Los pómulos del primer ministro se encendieron.
—¿A qué te refieres?
—Me refiero a tu discurso sobre sentimientos de culpabilidad y venganza. Nuestra arma principal es que nadie podría concebir una victoria de la Tierra sobre la galaxia. Nuestra debilidad, clara e inmensa, es nuestra fuerza, porque ellos no nos vigilan. Dejémoslo así, su supuesta sabiduría. No amenaces. Y no te preocupes por el sinapsificador. Incluso ese tema es secundario.
El primer ministro tragó saliva, y el brillo de odio de sus ojos, si se hubiera transformado en actos, habría sido la ruina para el secretario. Pero eso era imposible y todas las personas implicadas lo sabían.
—Bien, ¿y ese espía? —preguntó el primer ministro—. Ese agente T, como tú lo denominas.
—Nada. Vigilaremos y aguardaremos. Fue demasiado fácil localizarlo. No hace esfuerzo alguno para ocultarse ni para ponerse en contacto con Ennius.
El primer ministro meditó unos instantes. Sus dedos, largos y muy cuidados, se alzaron hacia el labio inferior y lo pellizcaron.
—Pretendes decir que esperan que atrapemos al espía.
—¡Ah! —Y el secretario croó secamente—. Estás absorbiendo sabiduría. No hay duda. Y por tanto, no haremos eso. Vigilaremos… y aguardaremos.
—¿Cuánto tiempo?
—Hasta que Ennius haga la siguiente jugada…, o hasta que estemos preparados, en cuyo caso nuestra jugada será la última.
Y esbozó una extraordinaria sonrisa, ya que tenía tanto humor como dulzura tiene un limón.
Y el secretario quedó a solas. Se dejó caer perezosamente en el sillón blando y magnífico ocupado anteriormente por el primer ministro. Su mirada distante se centró en el techo, sus manos quedaron cruzadas suavemente en su regazo y sus pensamientos erraron con suma agudeza.
La naturaleza exacta de esos pensamientos no sería precisamente correcta en la narración ordenada de la historia, pero dichos pensamientos guardaban escasa relación con el doctor Shekt, el primer ministro e incluso Ennius.
En lugar de esos personajes, apareció la imagen de un planeta, Trantor, desde cuya metrópoli inmensa, tan grande como un planeta, se gobernaba la galaxia entera.

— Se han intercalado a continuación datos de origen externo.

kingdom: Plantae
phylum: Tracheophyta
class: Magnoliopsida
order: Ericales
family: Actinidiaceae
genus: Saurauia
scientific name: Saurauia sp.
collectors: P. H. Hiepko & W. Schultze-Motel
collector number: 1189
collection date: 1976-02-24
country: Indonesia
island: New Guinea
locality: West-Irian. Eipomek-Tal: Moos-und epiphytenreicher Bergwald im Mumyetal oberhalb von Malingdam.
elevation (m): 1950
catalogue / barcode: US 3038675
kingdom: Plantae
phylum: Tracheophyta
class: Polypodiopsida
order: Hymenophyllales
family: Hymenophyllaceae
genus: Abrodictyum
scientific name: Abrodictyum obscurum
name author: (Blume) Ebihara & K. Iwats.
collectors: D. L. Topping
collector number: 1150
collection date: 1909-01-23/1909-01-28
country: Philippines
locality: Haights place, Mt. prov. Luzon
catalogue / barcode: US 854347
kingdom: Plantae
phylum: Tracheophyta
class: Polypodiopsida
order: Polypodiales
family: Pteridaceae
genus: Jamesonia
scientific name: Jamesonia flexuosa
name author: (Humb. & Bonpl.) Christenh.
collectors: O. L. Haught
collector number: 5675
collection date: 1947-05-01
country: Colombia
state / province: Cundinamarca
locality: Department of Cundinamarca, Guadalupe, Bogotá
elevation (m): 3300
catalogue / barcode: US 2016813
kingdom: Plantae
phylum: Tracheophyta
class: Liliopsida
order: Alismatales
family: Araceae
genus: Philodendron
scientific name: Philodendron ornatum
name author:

Y también la imagen de un palacio cuyos chapiteles y extensos arcos el secretario jamás había visto, que ningún otro terrestre había visto. El secretario pensó en las líneas invisibles de poder y gloria que iban de sol en sol formando cordeles, cuerdas y cables hasta llegar al palacio central y aquella abstracción, el emperador, que al fin y al cabo era simplemente un hombre.
Su mente se concentró en esa idea, la idea de un poder que tan sólo podía conferir una divinidad en el transcurso de la vida, se concentró en un personaje que era simplemente humano.